Privacy-Preserving Personalization in Education: A Federated Recommender System for Student Performance Prediction
- URL: http://arxiv.org/abs/2509.10516v3
- Date: Mon, 10 Nov 2025 14:44:47 GMT
- Title: Privacy-Preserving Personalization in Education: A Federated Recommender System for Student Performance Prediction
- Authors: Rodrigo Tertulino, Ricardo Almeida,
- Abstract summary: Digitalization of education presents opportunities for data-driven personalization, but it also introduces challenges to student data privacy.<n>A novel privacy-preserving recommender system is proposed and evaluated to address this critical issue using Federated Learning (FL)

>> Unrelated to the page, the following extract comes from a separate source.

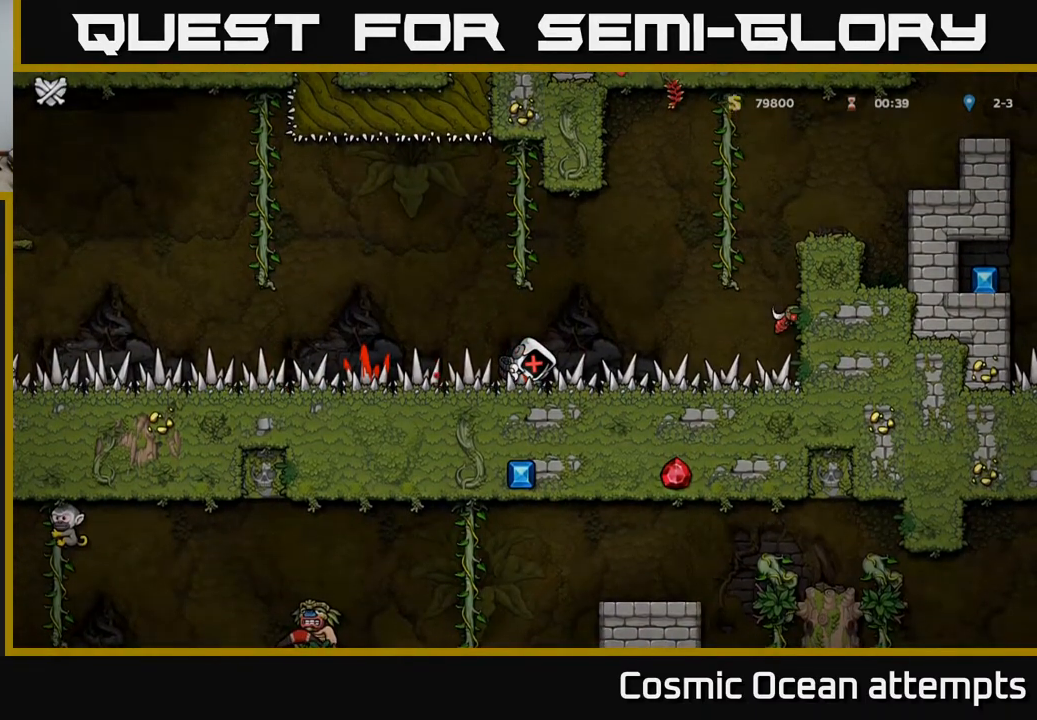
{"buttons": [], "right_stick": "center", "events": []}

- Score: 0.07161783472741748
- License: http://creativecommons.org/licenses/by/4.0/
- Abstract: The increasing digitalization of education presents unprecedented opportunities for data-driven personalization, but it also introduces significant challenges to student data privacy. Conventional recommender systems rely on centralized data, a paradigm often incompatible with modern data protection regulations. A novel privacy-preserving recommender system is proposed and evaluated to address this critical issue using Federated Learning (FL). The approach utilizes a Deep Neural Network (DNN) with rich, engineered features from the large-scale ASSISTments educational dataset. A rigorous comparative analysis of federated aggregation strategies was conducted, identifying FedProx as a significantly more stable and effective method for handling heterogeneous student data than the standard FedAvg baseline. The optimized federated model achieves a high-performance F1-Score of 76.28%, corresponding to 92% of the performance of a powerful, centralized XGBoost model. These findings validate that a federated approach can provide highly effective content recommendations without centralizing sensitive student data. Consequently, our work presents a viable and robust solution to the personalization-privacy dilemma in modern educational platforms.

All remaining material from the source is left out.